The mechanism turned out to be exactly what the α4β7/α4β1 separation had implied was possible. Tysabri's MS benefit came from α4β1 blockade stopping autoreactive lymphocytes from crossing the blood-brain barrier. But the same α4β1 blockade also stopped CD8+ T cells whose job was to patrol the brain for reactivating viruses. In the small subset of patients carrying the JC virus, the result was occasionally catastrophic. Pan-α4 blockade had pulled the IBD axis (α4β7) and the CNS surveillance axis (α4β1) at the same time. The two effects were inseparable in one molecule.
In June 2006, Tysabri was re-approved under a restricted distribution and monitoring program called TOUCH (Tysabri Outreach Unified Commitment to Health). Prescribers, infusion centers, and pharmacies must be TOUCH-enrolled. Patients get baseline anti-JCV antibody testing using the STRATIFY JCV assay, periodic re-testing, and regular MRIs to screen for early PML lesions. The label carries a boxed warning. In January 2008, the FDA approved Tysabri for moderately-to-severely active Crohn's disease — restricted to patients who had failed or could not tolerate anti-TNFs. Biogen would eventually report 541 cumulative cases of PML in natalizumab-treated patients through 2015, with risk concentrated in anti-JCV-positive patients with prior immunosuppressant exposure and more than 24 months of treatment.

### WHAT IS NEEDED
Continue the passage on Tysabri and PML from the point where it ends.

### DATA SHOWN
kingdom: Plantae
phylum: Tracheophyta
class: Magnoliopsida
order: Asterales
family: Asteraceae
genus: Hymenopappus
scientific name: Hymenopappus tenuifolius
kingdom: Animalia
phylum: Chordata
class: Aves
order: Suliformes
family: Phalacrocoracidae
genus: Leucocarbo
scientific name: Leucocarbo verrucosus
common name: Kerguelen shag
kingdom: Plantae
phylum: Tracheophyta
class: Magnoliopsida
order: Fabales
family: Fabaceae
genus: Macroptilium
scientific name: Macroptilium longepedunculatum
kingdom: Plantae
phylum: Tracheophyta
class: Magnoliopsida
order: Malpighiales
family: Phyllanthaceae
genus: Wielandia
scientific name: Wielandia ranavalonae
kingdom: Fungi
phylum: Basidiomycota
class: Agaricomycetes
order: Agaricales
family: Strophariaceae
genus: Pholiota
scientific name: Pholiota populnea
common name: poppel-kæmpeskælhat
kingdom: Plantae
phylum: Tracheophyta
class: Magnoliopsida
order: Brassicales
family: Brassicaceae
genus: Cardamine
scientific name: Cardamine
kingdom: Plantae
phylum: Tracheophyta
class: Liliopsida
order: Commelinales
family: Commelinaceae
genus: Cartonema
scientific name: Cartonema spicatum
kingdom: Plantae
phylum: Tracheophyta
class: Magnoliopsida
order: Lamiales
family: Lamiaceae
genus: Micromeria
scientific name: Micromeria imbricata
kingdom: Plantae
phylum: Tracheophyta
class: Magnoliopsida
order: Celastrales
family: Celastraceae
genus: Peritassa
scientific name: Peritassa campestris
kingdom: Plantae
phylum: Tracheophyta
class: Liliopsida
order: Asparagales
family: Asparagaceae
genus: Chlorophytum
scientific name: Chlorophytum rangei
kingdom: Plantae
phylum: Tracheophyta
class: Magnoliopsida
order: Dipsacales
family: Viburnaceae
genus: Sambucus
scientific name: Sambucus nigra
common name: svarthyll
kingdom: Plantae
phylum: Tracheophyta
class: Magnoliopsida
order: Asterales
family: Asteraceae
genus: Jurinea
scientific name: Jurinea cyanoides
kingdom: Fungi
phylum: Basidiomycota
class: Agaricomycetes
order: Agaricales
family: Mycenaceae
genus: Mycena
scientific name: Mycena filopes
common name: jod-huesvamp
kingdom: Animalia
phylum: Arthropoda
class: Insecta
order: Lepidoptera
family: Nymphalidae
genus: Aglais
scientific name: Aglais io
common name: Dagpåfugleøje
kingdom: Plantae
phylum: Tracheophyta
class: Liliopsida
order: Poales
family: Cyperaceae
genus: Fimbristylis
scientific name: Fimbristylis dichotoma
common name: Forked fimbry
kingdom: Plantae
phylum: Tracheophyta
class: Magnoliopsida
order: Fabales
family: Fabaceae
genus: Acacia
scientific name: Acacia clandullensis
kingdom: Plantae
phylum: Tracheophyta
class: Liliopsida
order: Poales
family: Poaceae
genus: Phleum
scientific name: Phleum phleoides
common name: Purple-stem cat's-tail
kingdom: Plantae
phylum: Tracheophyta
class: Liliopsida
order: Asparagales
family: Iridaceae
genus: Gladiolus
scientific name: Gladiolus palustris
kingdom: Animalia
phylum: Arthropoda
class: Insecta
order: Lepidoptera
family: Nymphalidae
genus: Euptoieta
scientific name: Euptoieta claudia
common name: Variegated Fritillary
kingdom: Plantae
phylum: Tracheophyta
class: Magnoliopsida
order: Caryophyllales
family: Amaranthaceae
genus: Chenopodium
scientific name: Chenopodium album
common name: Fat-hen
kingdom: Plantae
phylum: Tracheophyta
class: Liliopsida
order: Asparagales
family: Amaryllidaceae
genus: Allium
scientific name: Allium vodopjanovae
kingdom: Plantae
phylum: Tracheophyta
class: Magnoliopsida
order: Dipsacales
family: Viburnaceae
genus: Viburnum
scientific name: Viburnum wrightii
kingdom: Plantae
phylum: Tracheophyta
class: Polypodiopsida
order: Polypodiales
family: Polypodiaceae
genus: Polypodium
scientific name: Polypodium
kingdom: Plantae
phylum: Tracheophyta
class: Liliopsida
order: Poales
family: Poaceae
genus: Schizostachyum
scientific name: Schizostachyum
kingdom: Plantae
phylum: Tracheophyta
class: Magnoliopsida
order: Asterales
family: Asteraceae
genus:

### SOLVED EXERCISE
For Millennium, the Tysabri arc cut both ways. It validated the central premise — α4-axis blockade really did treat IBD — while demonstrating exactly why pan-α4 was the wrong way to do it. If vedolizumab's α4β7-only selectivity held up in Phase 3, it would solve the problem that had restricted Tysabri to refractory disease behind a federal monitoring program. The bet that became Entyvio was that the dual mechanism of Tysabri's IBD efficacy was actually two separable mechanisms, and only one of them mattered for the gut.
Takeda inherits the program (2008)
In April 2008, Takeda announced the acquisition of Millennium Pharmaceuticals for approximately $8.8 billion. The headline asset was Velcade (bortezomib), Millennium's blockbuster multiple myeloma drug. Vedolizumab was further down the priority list — an IBD candidate just entering Phase 3, in a class that had been redefined by Tysabri's safety problems three years earlier. Takeda inherited it mid-development.
Takeda already led Japanese pharma and was expanding in the US and Europe. IBD was a strategic fit: the dominant therapies were anti-TNFs and a TOUCH-restricted Tysabri, leaving room for a biologic with a cleaner safety story. Vedolizumab was the most clinically advanced asset on the immuno-inflammation platform Takeda had just bought, and the GEMINI program continued on schedule.
GEMINI and a historic first (2009–2014)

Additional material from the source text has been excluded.